Kalamata, the capital and central port of Messinia, is placed amid great natural beauty with indented shores, sandy beaches, green mountains and fertile valleys. It is situated at the site of ancient Farai and near other significant archaeological monuments. It has developed into a wealthy urban center thanks to its port and the exploitation of the fertile Messinian lands (olive oil, raisin and fig production).
Top 10 Things to do in Kalamata
- Explore the castle of Kalamata on foot
- Taste the world-famous local olives and olive oil
- Go on a daytrip to the famous Voidokoilia Beach and the nearby Gialova Lagoon
- Take a romantic stroll in the Old City known as Palia Poli
- Don’t miss the International Dance Festival which takes place every summer
- Visit the Archaeological Museum of Messinia
- Enjoy a cool drink and the panoramic view from Palaiokastro, the old Pylos Castle
- Visit the Modern Greek Art Gallery
- Discover King Nestor´s Palace and the archaeological sites of ancient Messini
- Go for an evening stroll along the seaside road at the shoreline of Kalamata
The history of Kalamata
You’ll find the port of Kalamata on the west side of Mount Taygetos. It is the chief town of the prefecture of Messenia and a port for the shipment of the agricultural produce of the region. It occupies the site of Mycenaean Pharai, a town of the kingdom ruled by Menelaos. In 720 B.C., together with the rest of Messenia, it was conquered by the Spartans. From 1204, under its present name, it became the residence, along with Andravida, of the Villehardouins. After periods of Byzantine, Turkish and Venetian rule it was sacked by Ibrahim Pasha in 1825. It still bears marks of the damages caused in 1986 by a severe earthquake. Read more about the history of Kalamata
How to get to Kalamata?
The city of Kalamata has an international airport and an important harbor. Ferries are available to places such as the Greek islands of Kythira and Crete. Kalamata is situated 238 km southwest of Athens.
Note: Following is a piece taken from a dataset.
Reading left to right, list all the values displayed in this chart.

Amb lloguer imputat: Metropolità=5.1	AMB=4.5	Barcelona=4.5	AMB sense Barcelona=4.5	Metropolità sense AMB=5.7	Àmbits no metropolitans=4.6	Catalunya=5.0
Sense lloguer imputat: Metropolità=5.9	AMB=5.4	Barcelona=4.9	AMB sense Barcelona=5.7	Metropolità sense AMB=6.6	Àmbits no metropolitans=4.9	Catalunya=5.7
Travel routes by rented car
Kalamata itself is one of the most beautiful towns in Greece situated in a way that it looks southwards to the Mediterraenean Sea. It is, though, the surroundings of Kalamata that really captures anyone with their stunning beauty. The best way of exploring the local area is by far to rent a car, since public transport is not really convenient.
Here are some route suggestions:
- The Kalamata loop: Gialova – Pylos – Methoni – Finikounda – Koroni – Petalidi – Kalamata (about 140 km, 1 and a half hours drive all together)
- Ancient Messini (25 km, about half an hour drive)
- Drive along the south-western coastline of Peloponnese (Nestor’s Palace – Gargaliani – Marathos – Filiatra – Kyparissia – Kaiafas) (90 km, about 1 and a half hours drive each way)
- Driving to the area of Mani (villages: Kardamyli – Stoupa – Agios Nikolaos – Itilo – Limeni – Areopolis – Vathia – Gerolimenas) (about 2 hours drive each way)
- Taygetos Mountain – Mystras – Sparta – Gythio (about 2 hours drive each way)
- Ancient Olympia (110 km, about 1 and a half hours drive each way)
- Monemvasia (about 2 hours drive each way)
Sights in Kalamata
Benakeio Archeological Museum: This museum houses artifacts from the Bronze Age to the Roman period. The museum is in a Venetian-style mansion which was damaged in the 1986 earthquake, but was restored between 1988-92. (closed on Mondays)
Benakeio Archeological Museum
6 Papazoglou Street, 24100 Kalamata, Greece
The Kalamata Folk Art Museum has a good number of exhibits, ranging from Stone Age weapons to mirrors and coins from Venetian times. It also houses an impressive collection of mementos and relics from the Greek War of Independence.
Kalamata Railway Museum: Located in the southern end of the Municipal Park of the Railways in Kalamata, are the railway exhibits. Visitors can see the railway station, platform, water-tower, fountains for steam engines, as well as rolling stock.
Castle of the Villehardouins: Above the town of Kalamata is the castle of the Villehardouins. At the foot of the hill stands the convent of Agios Konstantinos, occupied by nuns who make hand-woven silks. In the Kyriakos House is a museum displaying items of local interest, mainly from the Venetian period and the struggle for liberation.
The Frankish castle has been turned into a park with a tourist pavillion, where one can have refreshments and enjoy a superb view of the area.
Not far from the convent of Agios Konstantinos is the church of Agios Charalambos, one of the most note-worthy Byzantine churches in the area.
Kalamata hosts a traditional folk dance festival every July in the amphitheatre of the medieval castle.